We’re sitting in silence at the moment, each of us lost in our thoughts.

Then my phone chimes from wherever I left it. I ignore it.

Another chime.

And another.

Jim grunts as he pushes himself off the couch to follow the sound that I think is coming from the kitchen. I almost tell him not to bother, but he’s already grabbed it by then.

“It’s yours,” he tells me as he walks it over. But as he does, Jim glances at the screen. “It’s Lincoln.” The ire from breakfasta few weeks ago is gone, as I knew it would be. Jim doesn’t hold grudges, but he is fiercely protective. “How are things going with him?”

I shrug. “Good.”

“Just good?” His brow raises, expecting a little more.

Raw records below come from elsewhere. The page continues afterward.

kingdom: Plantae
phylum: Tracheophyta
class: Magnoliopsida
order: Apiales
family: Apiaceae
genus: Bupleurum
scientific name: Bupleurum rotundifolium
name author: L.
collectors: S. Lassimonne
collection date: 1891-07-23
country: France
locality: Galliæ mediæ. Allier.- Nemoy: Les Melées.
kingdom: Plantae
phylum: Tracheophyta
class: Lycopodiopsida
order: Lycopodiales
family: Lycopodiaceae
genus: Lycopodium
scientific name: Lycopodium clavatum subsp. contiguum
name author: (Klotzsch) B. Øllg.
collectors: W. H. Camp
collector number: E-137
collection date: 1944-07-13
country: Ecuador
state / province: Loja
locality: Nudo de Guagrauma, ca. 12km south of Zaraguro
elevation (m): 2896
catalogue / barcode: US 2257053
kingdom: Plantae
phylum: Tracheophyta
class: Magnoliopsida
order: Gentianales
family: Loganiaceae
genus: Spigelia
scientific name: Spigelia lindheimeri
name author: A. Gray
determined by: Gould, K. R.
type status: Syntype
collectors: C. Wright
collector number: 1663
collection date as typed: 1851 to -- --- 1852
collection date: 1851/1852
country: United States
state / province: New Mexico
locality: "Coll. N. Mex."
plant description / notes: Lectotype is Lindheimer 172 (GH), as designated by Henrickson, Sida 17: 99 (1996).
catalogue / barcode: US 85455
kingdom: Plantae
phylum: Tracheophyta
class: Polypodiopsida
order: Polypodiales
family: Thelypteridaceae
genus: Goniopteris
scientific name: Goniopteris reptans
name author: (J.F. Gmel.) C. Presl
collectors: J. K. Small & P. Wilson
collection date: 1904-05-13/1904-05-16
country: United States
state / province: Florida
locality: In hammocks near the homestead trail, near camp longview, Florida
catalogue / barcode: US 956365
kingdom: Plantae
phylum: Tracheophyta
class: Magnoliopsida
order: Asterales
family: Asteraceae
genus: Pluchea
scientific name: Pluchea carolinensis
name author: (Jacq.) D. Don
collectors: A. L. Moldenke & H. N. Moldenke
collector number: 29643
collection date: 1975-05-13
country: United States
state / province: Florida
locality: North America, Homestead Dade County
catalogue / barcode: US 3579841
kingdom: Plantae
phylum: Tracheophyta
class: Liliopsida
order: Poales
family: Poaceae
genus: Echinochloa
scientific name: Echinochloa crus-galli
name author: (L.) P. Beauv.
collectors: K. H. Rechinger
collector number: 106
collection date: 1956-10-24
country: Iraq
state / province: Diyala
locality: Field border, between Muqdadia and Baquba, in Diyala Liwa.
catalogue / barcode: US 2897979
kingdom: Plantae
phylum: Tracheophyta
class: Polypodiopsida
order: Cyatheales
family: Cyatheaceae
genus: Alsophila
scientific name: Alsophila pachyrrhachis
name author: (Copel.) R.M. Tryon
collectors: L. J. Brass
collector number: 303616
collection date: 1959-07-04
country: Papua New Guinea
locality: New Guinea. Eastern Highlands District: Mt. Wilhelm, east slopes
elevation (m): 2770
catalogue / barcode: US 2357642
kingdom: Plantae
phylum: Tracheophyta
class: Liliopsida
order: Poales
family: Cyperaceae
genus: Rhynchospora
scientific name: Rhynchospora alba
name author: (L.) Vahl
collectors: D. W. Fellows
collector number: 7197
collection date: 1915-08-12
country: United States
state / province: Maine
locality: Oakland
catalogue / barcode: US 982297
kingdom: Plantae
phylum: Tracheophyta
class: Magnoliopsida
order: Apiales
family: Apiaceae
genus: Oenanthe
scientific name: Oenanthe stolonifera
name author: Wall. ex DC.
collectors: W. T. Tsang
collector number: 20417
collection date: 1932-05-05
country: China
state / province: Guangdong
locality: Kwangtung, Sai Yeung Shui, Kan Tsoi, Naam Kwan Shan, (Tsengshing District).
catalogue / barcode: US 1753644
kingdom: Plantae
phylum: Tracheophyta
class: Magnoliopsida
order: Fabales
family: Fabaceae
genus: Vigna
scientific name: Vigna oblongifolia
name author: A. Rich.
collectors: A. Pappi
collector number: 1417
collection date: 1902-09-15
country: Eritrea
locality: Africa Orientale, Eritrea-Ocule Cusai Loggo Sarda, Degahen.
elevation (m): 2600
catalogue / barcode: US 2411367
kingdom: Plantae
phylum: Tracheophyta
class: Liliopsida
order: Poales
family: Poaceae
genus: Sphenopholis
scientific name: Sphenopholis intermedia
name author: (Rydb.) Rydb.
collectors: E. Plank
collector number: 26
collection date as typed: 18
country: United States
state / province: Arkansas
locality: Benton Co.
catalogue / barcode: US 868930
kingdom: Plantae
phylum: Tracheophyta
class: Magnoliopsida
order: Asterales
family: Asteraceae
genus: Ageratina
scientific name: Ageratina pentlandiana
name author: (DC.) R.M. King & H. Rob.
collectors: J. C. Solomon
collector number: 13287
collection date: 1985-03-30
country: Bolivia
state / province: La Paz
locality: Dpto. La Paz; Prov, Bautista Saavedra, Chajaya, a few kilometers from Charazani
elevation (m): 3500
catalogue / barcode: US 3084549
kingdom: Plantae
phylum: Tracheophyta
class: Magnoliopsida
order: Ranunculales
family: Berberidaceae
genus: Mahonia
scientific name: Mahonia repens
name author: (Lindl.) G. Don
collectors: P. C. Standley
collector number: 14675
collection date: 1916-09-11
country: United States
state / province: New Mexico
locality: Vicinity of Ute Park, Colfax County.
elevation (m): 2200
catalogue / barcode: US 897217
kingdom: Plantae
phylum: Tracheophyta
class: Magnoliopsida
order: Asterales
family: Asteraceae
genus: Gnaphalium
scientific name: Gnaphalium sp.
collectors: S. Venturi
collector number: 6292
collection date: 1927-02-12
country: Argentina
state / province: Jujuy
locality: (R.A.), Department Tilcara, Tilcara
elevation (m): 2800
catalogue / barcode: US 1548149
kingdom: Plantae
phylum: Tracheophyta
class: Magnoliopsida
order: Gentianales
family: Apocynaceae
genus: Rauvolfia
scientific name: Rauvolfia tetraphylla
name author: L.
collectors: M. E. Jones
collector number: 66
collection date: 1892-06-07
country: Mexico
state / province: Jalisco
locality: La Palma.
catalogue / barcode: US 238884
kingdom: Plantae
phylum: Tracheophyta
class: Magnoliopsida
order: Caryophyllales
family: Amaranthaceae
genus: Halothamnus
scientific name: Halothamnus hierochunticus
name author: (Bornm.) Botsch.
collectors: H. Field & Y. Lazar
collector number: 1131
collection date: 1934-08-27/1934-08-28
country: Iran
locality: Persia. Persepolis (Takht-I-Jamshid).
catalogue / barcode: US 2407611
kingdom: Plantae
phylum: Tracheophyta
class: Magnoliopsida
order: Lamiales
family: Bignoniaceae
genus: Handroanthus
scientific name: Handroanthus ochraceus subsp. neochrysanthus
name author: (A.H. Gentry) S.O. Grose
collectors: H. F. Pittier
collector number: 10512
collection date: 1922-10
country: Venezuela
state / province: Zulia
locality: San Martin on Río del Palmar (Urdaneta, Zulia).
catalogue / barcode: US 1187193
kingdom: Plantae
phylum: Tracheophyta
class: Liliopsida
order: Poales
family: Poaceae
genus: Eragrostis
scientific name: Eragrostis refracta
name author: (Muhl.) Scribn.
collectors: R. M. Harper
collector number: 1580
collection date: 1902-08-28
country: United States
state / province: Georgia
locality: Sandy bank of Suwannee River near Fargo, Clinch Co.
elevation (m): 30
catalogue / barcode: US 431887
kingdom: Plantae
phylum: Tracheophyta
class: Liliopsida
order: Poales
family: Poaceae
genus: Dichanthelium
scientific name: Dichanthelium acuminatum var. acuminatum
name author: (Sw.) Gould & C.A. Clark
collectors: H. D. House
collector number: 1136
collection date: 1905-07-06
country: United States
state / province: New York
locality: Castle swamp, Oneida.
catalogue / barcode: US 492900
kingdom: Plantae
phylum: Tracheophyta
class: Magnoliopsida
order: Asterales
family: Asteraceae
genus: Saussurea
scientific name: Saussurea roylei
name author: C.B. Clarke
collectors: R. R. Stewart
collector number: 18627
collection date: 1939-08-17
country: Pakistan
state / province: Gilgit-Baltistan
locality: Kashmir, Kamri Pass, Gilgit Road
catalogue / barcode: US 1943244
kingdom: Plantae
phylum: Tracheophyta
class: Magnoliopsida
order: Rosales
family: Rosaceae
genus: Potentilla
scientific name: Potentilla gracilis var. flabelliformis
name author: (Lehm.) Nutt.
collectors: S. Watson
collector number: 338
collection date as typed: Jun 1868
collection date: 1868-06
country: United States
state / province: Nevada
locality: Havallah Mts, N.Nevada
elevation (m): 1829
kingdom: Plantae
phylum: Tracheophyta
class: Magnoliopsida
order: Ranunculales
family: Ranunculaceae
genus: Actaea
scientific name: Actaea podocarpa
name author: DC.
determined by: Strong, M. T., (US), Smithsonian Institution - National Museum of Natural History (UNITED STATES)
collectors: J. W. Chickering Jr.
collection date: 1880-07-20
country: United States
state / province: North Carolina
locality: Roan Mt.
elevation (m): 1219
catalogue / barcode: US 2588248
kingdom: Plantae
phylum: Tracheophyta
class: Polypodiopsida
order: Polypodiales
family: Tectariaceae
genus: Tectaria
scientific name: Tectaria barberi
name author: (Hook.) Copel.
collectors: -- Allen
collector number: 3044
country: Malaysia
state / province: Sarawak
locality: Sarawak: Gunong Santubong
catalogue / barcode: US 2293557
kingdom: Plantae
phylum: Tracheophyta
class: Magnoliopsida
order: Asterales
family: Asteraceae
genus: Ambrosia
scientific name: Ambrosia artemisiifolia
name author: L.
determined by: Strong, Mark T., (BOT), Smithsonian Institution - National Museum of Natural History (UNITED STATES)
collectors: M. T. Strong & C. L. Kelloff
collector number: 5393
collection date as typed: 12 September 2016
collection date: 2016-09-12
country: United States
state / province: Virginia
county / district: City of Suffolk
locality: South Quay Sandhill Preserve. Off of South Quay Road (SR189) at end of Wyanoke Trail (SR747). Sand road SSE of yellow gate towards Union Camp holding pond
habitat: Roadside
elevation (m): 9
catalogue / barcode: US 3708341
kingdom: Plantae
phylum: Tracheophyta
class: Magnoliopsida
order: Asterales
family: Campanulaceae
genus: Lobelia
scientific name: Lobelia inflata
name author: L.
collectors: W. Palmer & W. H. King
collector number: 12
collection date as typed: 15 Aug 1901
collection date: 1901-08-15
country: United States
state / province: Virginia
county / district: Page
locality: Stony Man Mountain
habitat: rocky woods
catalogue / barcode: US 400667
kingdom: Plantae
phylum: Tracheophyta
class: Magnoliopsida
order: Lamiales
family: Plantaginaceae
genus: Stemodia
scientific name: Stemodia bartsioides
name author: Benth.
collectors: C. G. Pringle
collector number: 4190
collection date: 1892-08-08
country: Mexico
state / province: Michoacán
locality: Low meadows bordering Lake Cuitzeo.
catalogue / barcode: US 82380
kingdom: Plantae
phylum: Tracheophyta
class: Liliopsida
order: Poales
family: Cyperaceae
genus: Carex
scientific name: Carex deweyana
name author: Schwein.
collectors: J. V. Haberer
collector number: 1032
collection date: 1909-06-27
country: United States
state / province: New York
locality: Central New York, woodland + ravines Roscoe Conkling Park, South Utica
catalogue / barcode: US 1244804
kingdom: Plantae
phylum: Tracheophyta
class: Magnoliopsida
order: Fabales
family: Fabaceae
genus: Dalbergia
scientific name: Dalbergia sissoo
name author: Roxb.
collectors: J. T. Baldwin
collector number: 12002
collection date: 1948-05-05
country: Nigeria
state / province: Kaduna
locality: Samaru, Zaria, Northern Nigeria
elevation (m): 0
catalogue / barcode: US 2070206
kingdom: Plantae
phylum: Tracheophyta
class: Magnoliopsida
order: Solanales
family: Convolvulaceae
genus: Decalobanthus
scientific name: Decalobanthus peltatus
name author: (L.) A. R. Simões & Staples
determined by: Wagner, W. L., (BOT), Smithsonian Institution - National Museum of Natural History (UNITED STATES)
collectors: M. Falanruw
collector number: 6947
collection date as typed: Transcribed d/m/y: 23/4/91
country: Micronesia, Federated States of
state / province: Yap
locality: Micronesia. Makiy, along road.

“Things are great,” I shoot back.

“So where is he? How is he doing with everything? I thought he might be here with you.”

I hadn’t told Kim that I asked Lincoln for some space. I heard her voice in my head saying I was crazy, and I wasn’t ready to deal with that yet.

“He’s in Phoenix. His younger sister just moved in with him, so he’s making sure she’s settled.”

“That’s sweet,” Kim says slowly, but she’s eyeing me suspiciously. “He didn’t at least ask you to stay with them?”

Another shrug. “He did. But I needed some space.”

“He was okay with that?” It’s Jim’s turn to look suspicious.

“Yes. He’s been great about it,” I say honestly, and a pang of longing hits me.

“Hmmm,” Jim hums at me. He’s itching to say something else. The look in his eyes is indecision.